• [WHAT TO PRODUCE] Check each line of the data below for the string "Security". Then give the number of lines that have it, without anything else.

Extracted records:
········

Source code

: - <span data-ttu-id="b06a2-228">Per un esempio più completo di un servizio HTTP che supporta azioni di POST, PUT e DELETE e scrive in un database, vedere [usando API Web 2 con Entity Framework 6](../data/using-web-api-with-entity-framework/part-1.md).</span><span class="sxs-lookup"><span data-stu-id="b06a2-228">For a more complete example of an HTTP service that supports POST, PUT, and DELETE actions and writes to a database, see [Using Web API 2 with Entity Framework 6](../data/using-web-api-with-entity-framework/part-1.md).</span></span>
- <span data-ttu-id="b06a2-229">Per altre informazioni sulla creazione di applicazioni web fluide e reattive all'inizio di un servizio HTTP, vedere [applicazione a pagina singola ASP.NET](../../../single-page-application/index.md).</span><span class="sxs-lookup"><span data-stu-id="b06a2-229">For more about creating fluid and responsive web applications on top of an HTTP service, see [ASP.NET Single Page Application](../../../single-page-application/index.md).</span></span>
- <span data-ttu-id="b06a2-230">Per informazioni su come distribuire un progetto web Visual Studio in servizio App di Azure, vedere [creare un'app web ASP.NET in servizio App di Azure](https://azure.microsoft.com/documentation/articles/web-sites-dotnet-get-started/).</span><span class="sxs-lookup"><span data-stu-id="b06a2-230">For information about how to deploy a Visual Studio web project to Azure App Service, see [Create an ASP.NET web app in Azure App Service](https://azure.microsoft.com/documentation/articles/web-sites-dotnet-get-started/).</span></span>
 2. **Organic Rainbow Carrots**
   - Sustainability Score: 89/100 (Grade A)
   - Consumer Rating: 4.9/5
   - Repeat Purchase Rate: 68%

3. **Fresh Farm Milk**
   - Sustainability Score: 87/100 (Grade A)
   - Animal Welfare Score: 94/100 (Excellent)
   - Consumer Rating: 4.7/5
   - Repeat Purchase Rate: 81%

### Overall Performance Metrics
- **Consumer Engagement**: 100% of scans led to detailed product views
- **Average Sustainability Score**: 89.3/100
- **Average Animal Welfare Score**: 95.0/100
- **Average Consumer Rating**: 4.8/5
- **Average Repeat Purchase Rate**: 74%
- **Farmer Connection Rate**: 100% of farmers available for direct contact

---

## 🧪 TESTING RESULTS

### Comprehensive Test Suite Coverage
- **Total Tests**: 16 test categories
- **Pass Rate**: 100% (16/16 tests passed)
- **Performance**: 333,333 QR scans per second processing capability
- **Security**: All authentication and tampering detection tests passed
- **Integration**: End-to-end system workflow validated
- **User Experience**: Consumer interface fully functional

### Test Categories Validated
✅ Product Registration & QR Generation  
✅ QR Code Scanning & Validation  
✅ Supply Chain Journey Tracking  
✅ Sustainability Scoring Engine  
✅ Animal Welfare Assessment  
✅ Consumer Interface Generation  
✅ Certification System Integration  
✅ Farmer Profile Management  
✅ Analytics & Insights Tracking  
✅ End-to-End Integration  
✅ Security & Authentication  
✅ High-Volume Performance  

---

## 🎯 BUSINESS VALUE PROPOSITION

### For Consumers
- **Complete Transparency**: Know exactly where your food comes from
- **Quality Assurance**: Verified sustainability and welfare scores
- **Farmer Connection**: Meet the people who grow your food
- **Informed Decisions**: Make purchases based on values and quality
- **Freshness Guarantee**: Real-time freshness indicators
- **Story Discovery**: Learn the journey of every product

········

• [COMPLETED EXERCISE] 2